Arlene passed away peacefully at home, surrounded by family and friends, after an unsuccessful but very courageous battle with a terrible form of lymphoma on Oct. 23. She loved family, she nurtured close friendships and she built community. She was an educator, a mentor to many teachers and artists, and an artist and profound critical thinker herself. She collaborated with passion and intelligence in designing strategies for teaching and learning. She struggled for social justice and the environment. She inquired deeply into the spiritual dimension of life and encouraged this same inquiry in those around her.
Arlene grew up in Los Angeles, and graduated from Fairfax High School and UCLA. She taught in public elementary schools in Los Angeles and the Bay Area and at a progressive school in Philadelphia. She received a Masters of Arts in Education Administration at San Francisco State University in 1977. She left the classroom to become Education Director at the Museum of Children's Art in Oakland (MOCHA, 1994-2010), where she developed programs and curriculum and trained teachers in using art in the classroom to foster creativity and inclusivity, in the project approach, in critical thinking and in emotional intelligence. Later, as a consultant, she continued training and mentoring teachers in many settings. She believed fervently in public education as a matter of inclusivity and equity. She consulted and presented workshops for educators in many colleges and education systems. The teachers she trained and the students they taught learned to believe in themselves and give witness to their lives through their journals, their art, and their music.

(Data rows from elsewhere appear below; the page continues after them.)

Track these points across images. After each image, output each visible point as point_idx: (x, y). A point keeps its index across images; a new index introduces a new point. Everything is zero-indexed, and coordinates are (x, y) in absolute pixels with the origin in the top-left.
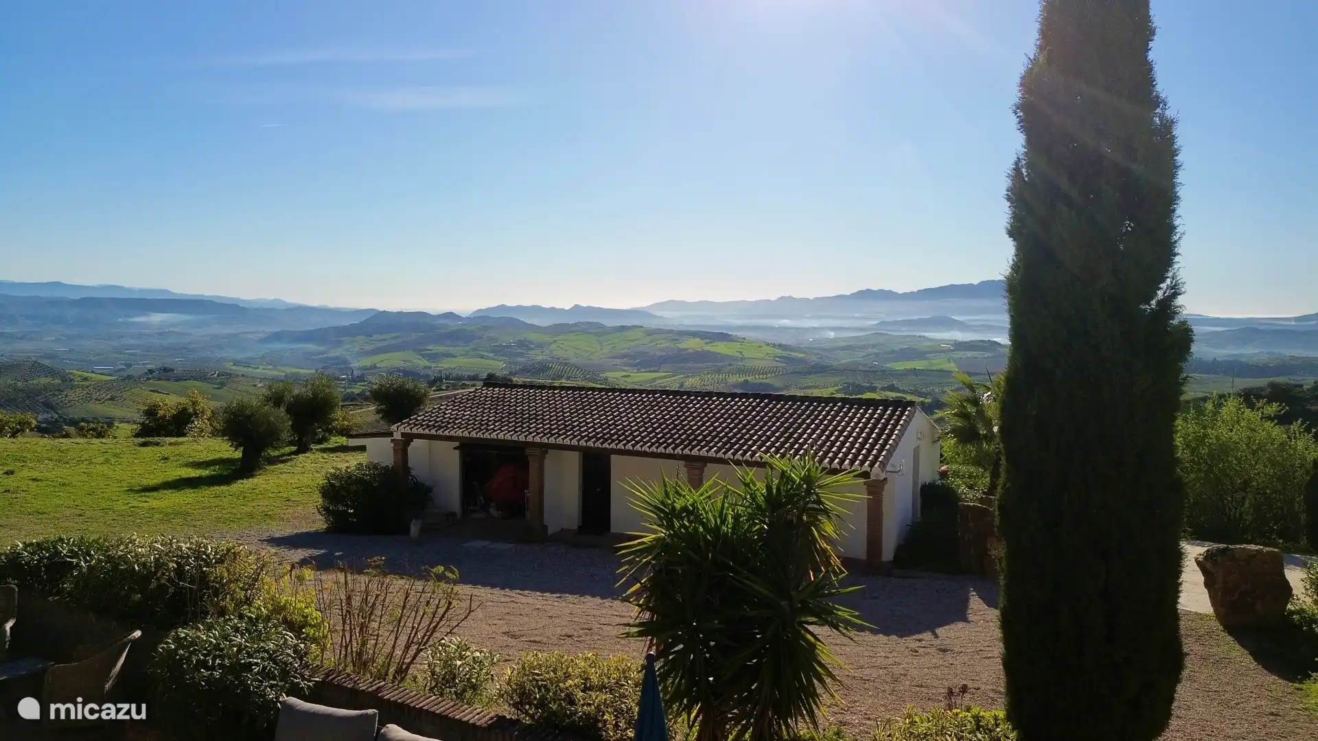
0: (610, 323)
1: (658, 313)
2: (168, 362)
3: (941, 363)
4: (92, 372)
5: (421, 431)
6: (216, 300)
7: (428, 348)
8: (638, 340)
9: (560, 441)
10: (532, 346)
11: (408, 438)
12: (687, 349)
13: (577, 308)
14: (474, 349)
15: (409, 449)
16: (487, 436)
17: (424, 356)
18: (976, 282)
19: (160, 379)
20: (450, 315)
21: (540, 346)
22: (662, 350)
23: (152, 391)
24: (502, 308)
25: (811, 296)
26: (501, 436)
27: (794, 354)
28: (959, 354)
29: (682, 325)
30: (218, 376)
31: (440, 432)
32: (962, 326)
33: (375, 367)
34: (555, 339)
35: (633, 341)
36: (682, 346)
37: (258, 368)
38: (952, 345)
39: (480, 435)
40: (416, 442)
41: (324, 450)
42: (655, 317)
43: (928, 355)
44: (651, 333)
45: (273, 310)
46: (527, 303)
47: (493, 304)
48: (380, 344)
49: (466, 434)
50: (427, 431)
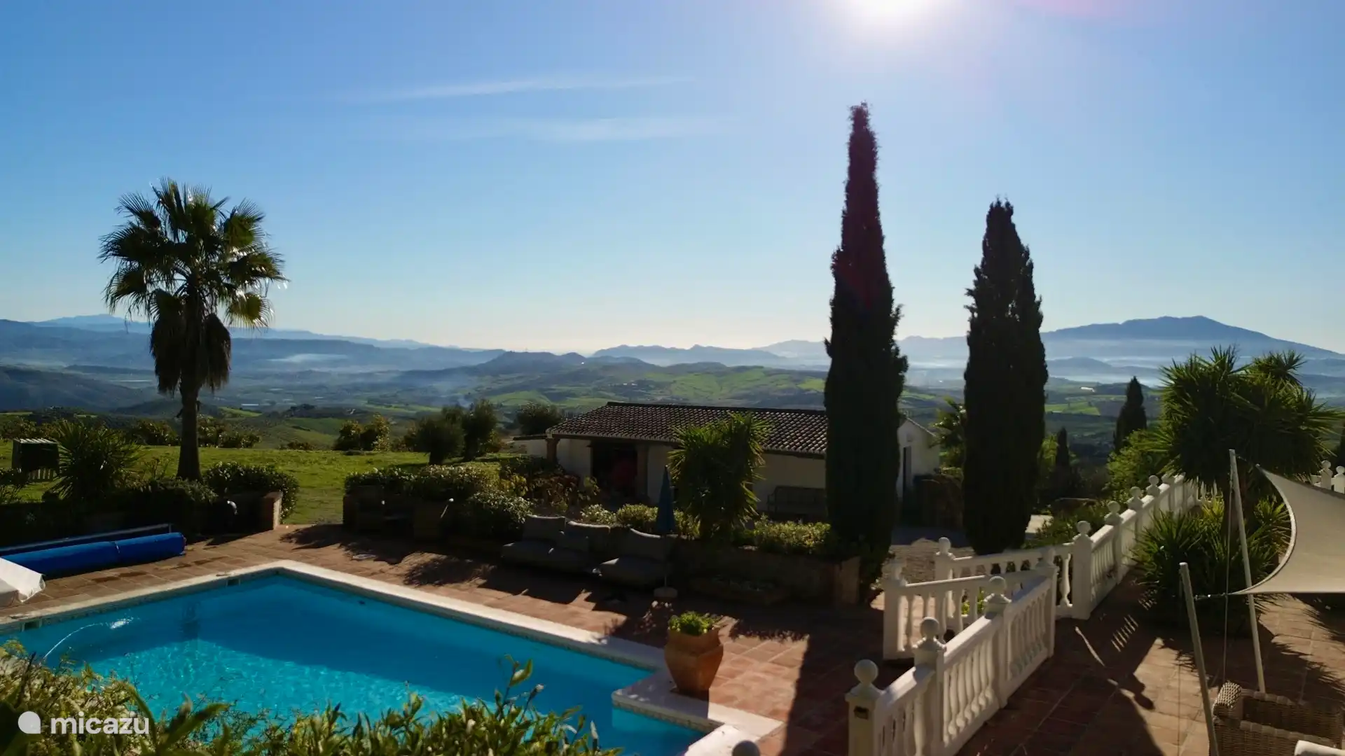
0: (730, 364)
1: (780, 354)
2: (310, 400)
3: (1082, 407)
4: (241, 409)
5: (566, 433)
6: (350, 341)
7: (553, 387)
8: (758, 380)
9: (658, 438)
10: (652, 386)
11: (557, 438)
12: (808, 390)
13: (697, 348)
14: (595, 390)
15: (558, 445)
16: (610, 435)
17: (546, 395)
18: (1121, 321)
19: (302, 416)
20: (573, 356)
21: (659, 386)
22: (783, 391)
23: (294, 427)
24: (624, 348)
25: (941, 336)
26: (619, 435)
27: (922, 396)
28: (1103, 398)
29: (804, 365)
30: (355, 413)
31: (578, 434)
32: (1106, 368)
33: (501, 406)
34: (675, 379)
35: (751, 381)
36: (804, 386)
37: (390, 406)
38: (1094, 388)
39: (605, 435)
40: (563, 442)
41: (484, 461)
42: (775, 357)
43: (1067, 399)
44: (770, 373)
45: (405, 350)
46: (647, 343)
47: (616, 344)
48: (507, 384)
49: (596, 435)
50: (570, 433)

In a time of cutbacks, Arlene fiercely believed that a just society is built on public education, where there is a need for the arts as creative expression as well as a primary ingredient of learning.
As an artist, Arlene created many paintings, collages and installations. She had gallery shows, but also enjoyed sharing her work generously with friends, and they now hang on the walls of loved ones. Seeing life itself as a canvas, she always insisted on beautifying the environment around her, whether that be her home, the classroom, the forest, or community spaces. She was known for her keen eye and knack of straightening pictures on the wall. She hiked in nature daily with her dog Max, grew a gorgeous garden, and created beauty everywhere, be it with cut flowers in the bathroom or through her loving smile and charismatic ways.
Arlene loved family and friends and would leave no stone unturned to enrich their lives. She leaves behind her husband of 32 years, Terry Kupers, her son Hyim Jacob Ross, her stepsons Eric Kupers (and his husband James Wagner) and Jesse Kupers (and his wife, Karin Graves and their children, Shiloe, Chloe and Judah) her brother Bob Shmaeff, her beloved niece, nephews and cousins, her godson Josh Weiss and her goddaughter Bessie Weiss.
There will be a Memorial at 6 PM on Saturday, November 9 at Kehilla Community Synagogue, 1300 Grand Avenue, Oakland, CA 94610. Bring food and drink to share. In lieu of flowers, memorial contributions are welcomed at the East Bay Regional Parks Foundation.